Tomas Reyes, 49, has been a BART operator for fifteen years. For the last nine, he has run the 6:14 a.m. out of Daly City three days a week.
On all three of those days, a woman in her early 60s, wearing a yellow scarf and a long camel coat, gets on at the second car at Glen Park and rides to Embarcadero. She sits in the same forward-facing seat. She always has a paperback book.
“I do not know her name,” Tomas says. “I have never spoken to her. She has never spoken to me. She has been on my train almost every Tuesday, Wednesday, and Thursday morning for nine years.”
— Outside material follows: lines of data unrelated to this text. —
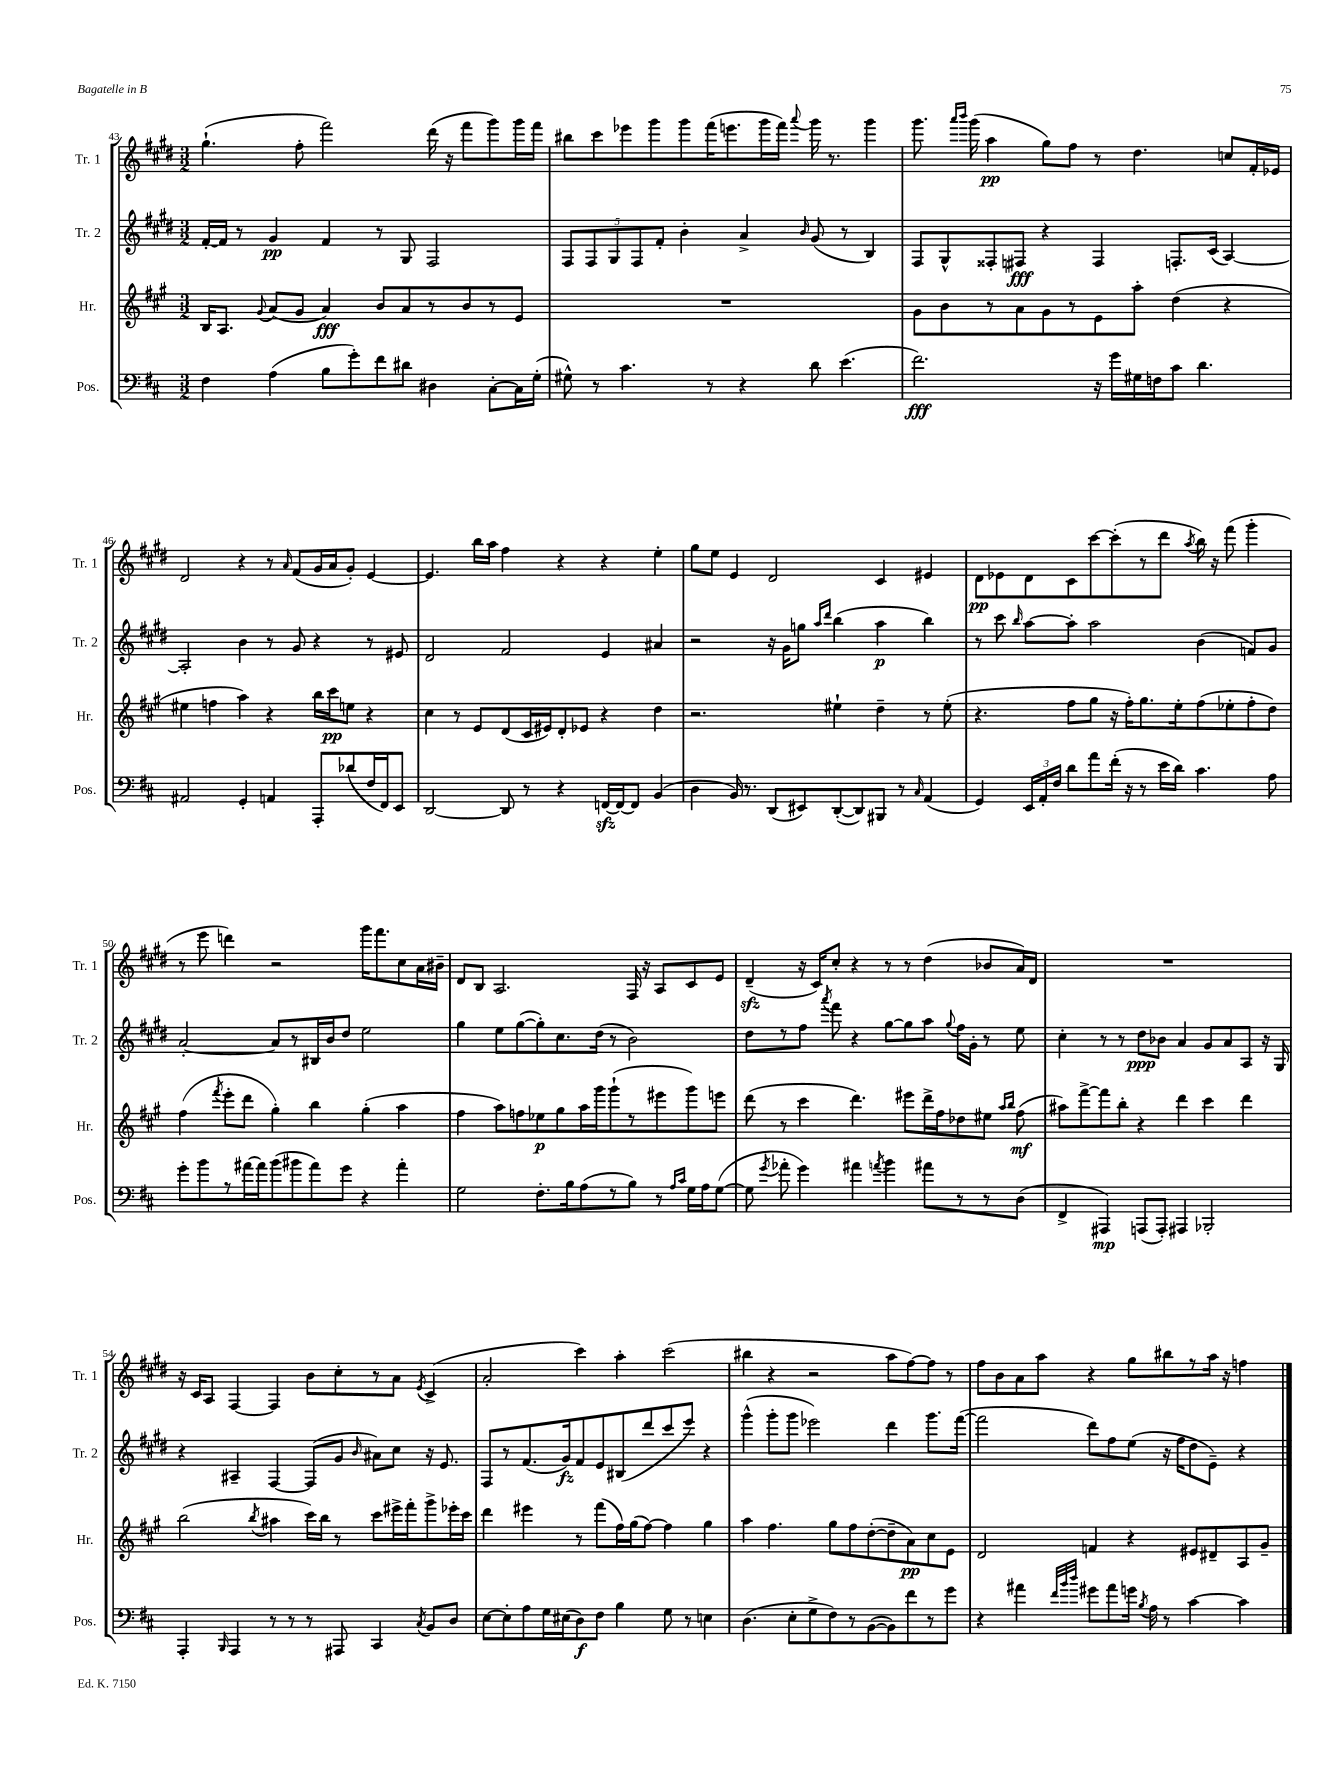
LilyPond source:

<<
\new StaffGroup <<
\new Staff = "s0" \with { instrumentName = "Tr. 1" shortInstrumentName = "Tr. 1" } {
    \clef treble \key e \major \numericTimeSignature \time 3/2
    \autoBeamOff gis''4.-!( fis''8-. fis'''2) dis'''16( r16 fis'''8[ gis'''8) gis'''16 fis'''16] |
    bis''8[ cis'''8 ees'''8 gis'''8 gis'''8 fis'''16( e'''8. gis'''16 fis'''16]) \appoggiatura { a'''8 } gis'''16 r8. gis'''4 |
    gis'''8. \grace { a'''16[ b'''16] } gis'''16( a''4\pp gis''8[) fis''8] r8 dis''4. c''8[ fis'16-. ees'16] |
    dis'2 r4 r8 \grace { a'16 } fis'8[( gis'16 a'16 gis'8]-.) e'4~ |
    e'4. b''16[ a''16] fis''4 r4 r4 e''4-. |
    gis''8[ e''8] e'4 dis'2 cis'4 eis'4 |
    dis'8[\pp ees'8 dis'8 cis'8 cis'''8~ cis'''8-.( r8 dis'''8] \acciaccatura { a''8 } b''16) r16 fis'''8( gis'''4-. |
    r8 e'''8 d'''4) r2 gis'''16[ fis'''8. cis''8 a'16 bis'16]-- |
    dis'8[ b8] a2. fis16 r16 a8[ cis'8 e'8] |
    dis'4--\sfz( r16 cis'16[) cis''8]-. r4 r8 r8 dis''4( bes'8[ a'16) dis'16] |
    R1. |
    r16 cis'16[ a8] fis4~ fis4 b'8[ cis''8-. r8 a'8] \acciaccatura { e'8 } cis'4->( |
    a'2-. cis'''4) a''4-. cis'''2( |
    bis''4 r4 r2 a''8[ fis''8~) fis''8] r8 |
    fis''8[ b'8 a'8 a''8] r4 gis''8[ bis''8 r8 a''16] r16 f''4 \bar "|." |
}
\new Staff = "s1" \with { instrumentName = "Tr. 2" shortInstrumentName = "Tr. 2" } {
    \clef treble \key e \major \numericTimeSignature \time 3/2
    \autoBeamOff fis'16[~-. fis'16] r8 gis'4\pp fis'4 r8 gis8 fis2 |
    \tuplet 5/4 { fis8[ fis8 gis8 fis8 fis'8]-. } b'4-. a'4-> \grace { b'16 } gis'8( r8 b4) |
    fis8[ gis8-^ fisis8-. fis8]\fff r4 fis4 f8.[-. cis'16]( a4~) |
    a2-. b'4 r8 gis'8 r4 r8 eis'8 |
    dis'2 fis'2 e'4 ais'4 |
    r2 r16 gis'16[ g''8] \grace { a''16[ dis'''16] } b''4( a''4\p b''4) |
    r8 cis'''8 \grace { b''16 } a''8[~ a''8]-. a''2 b'4( f'8[) gis'8] |
    a'2~-. a'8[ r8 bis16 b'16 dis''8] e''2 |
    gis''4 e''8[ gis''8~( gis''8-.) cis''8. dis''16]( r8 b'2) |
    dis''8[ r8 fis''8] \acciaccatura { a'''8 } fis'''8 r4 gis''8[~ gis''8 a''8] \appoggiatura { gis''8 } fis''16[ gis'16]-. r8 e''8 |
    cis''4-. r8 r8 dis''8[\ppp bes'8] a'4 gis'8[ a'8 a8] r16 gis16 |
    r4 ais4-- fis4~ fis8[( gis'8] \grace { b'16 } ais'8[) cis''8] r16 e'8. |
    fis8[ r8 fis'8.( gis'16\fz) fis'8 e'8 bis8( dis'''8 cis'''8 e'''8]) r4 |
    gis'''4-^( gis'''8[-. gis'''8] ees'''2) dis'''4 gis'''8.[ fis'''16]~( |
    fis'''2 dis'''8[) fis''8 e''8]( r16 fis''16[ dis''8 e'8]--) r4 \bar "|." |
}
\new Staff = "s2" \with { instrumentName = "Hr." shortInstrumentName = "Hr." } {
    \clef treble \key a \major \numericTimeSignature \time 3/2
    \autoBeamOff b16[ a8.] \appoggiatura { gis'8 } a'8[( gis'8] a'4\fff) b'8[ a'8 r8 b'8 r8 e'8] |
    R1. |
    gis'8[ b'8 r8 a'8 gis'8 r8 e'8 a''8]-. d''4( r4 |
    eis''4 f''4 a''4) r4 b''16[ cis'''16\pp e''8] r4 |
    cis''4 r8 e'8[ d'8( cis'16 eis'16) d'8-. ees'8] r4 d''4 |
    r2. eis''4-! d''4-- r8 eis''8-.( |
    r4. fis''8[ gis''8] r16 fis''16[-.) gis''8. e''16-. fis''8( ees''8-. fis''8-. d''8]) |
    fis''4( \acciaccatura { fis'''8 } e'''8[-. d'''8] gis''4-.) b''4 gis''4-.( a''4 |
    fis''4 a''8[) f''8 ees''8\p gis''8 a''16 gis'''16 gis'''8-!( r8 eis'''8 gis'''8) e'''8] |
    d'''8( r8 cis'''4 d'''4.) eis'''8[ d'''16-> fis''16 des''8 eis''8] \grace { a''16[ b''16] } fis''8\mf( |
    ais''8[) fis'''8~-> fis'''8 b''8]-. r4 d'''4 cis'''4 d'''4 |
    b''2( \acciaccatura { b''8 } ais''4 cis'''16[) b''16] r8 cis'''8[ eis'''16-> fis'''16-. gis'''8-> ees'''16-. cis'''16] |
    d'''4 eis'''4 r8 fis'''8[( fis''16) gis''16( fis''8]~) fis''4 gis''4 |
    a''4 fis''4. gis''8[ fis''8 d''8~-.( d''8-- a'8\pp) cis''8 e'8] |
    d'2 f'4 r4 eis'8[ dis'8-- a8 gis'8]-- \bar "|." |
}
\new Staff = "s3" \with { instrumentName = "Pos." shortInstrumentName = "Pos." } {
    \clef bass \key d \major \numericTimeSignature \time 3/2
    \autoBeamOff fis4 a4( b8[ g'8-.) fis'8 dis'8] dis4 cis8[~-. cis16 g16]-.( |
    gis8-^) r8 cis'4. r8 r4 d'8 e'4.( |
    fis'2.\fff) r16 g'16[ gis16 f16 cis'8] d'4. |
    ais,2 g,4-. a,4 a,,8[-. des'8( fis16 fis,16) e,8] |
    d,2~ d,8 r8 r4 f,16[~\sfz f,16~ f,8] b,4( |
    d4 b,16) r8. d,8[( eis,8) d,8~-.( d,8) bis,,8] r8 \grace { cis16 } a,4( |
    g,4) \tuplet 3/2 { e,16[ a,16-. fis16] } d'8[ a'8 fis'16]-.( r16 r8 e'16[ d'16]) cis'4. a8 |
    g'8[-. b'8 r8 ais'16~ ais'16 b'8( bis'8 ais'8) g'8] r4 ais'4-. |
    g2 fis8.[-. b16 a8( r8 b8]) r8 \grace { a16[ cis'16] } g16[ a16 g8]~( |
    g8 \acciaccatura { g'8 } aes'8-. g'4) ais'4 \acciaccatura { a'8 } b'4 ais'8[ r8 r8 d8]( |
    fis,4-> ais,,4\mp) a,,8[( a,,8]-.) ais,,4 bes,,2-. |
    a,,4-. \grace { b,,16 } a,,4 r8 r8 r8 ais,,8 cis,4 \acciaccatura { cis8 } b,8[ d8] |
    e8[~ e8-. a8 g16 eis16( d8\f) fis8] b4 g8 r8 e4 |
    d4.( e8[-. g8-> fis8) r8 b,8~( b,8) fis'8 r8 g'8] |
    r4 ais'4 \grace { fis'32[ b'32 d''32] } gis'8[ ais'8 g'16] \acciaccatura { b8 } a16 r8 cis'4~ cis'4 \bar "|." |
}
>>
>>
\layout { \context { \Score currentBarNumber = #43 } }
Tomas estimates he has seen this woman more than 1,300 times. He noticed her in 2017 because of the scarf, which has not changed. He noticed her in 2020 because she was the only weekly regular who never missed a single shift during the pandemic. She wore an N95. She kept reading.
“In 2022 she had a sling on her arm for six weeks,” he says. “I worried about her. She kept getting on. The sling came off. The book changed. We have never spoken.”
I asked Tomas if he thought he should introduce himself. He said he had thought about it many times.
“There is a kind of relationship that exists because two people leave it alone,” he said. “I think we are that. If I say hello, the relationship ends. So I never have.”
On the day I rode with him, the woman in the yellow scarf got on at 6:23 a.m. at Glen Park. She sat down. She opened a book by Annie Dillard. She did not look up at the cab. Tomas, in the operator booth at the front, watched her in the small mirror that lets him see the second car.
“Good morning,” he said quietly, to himself. The doors closed.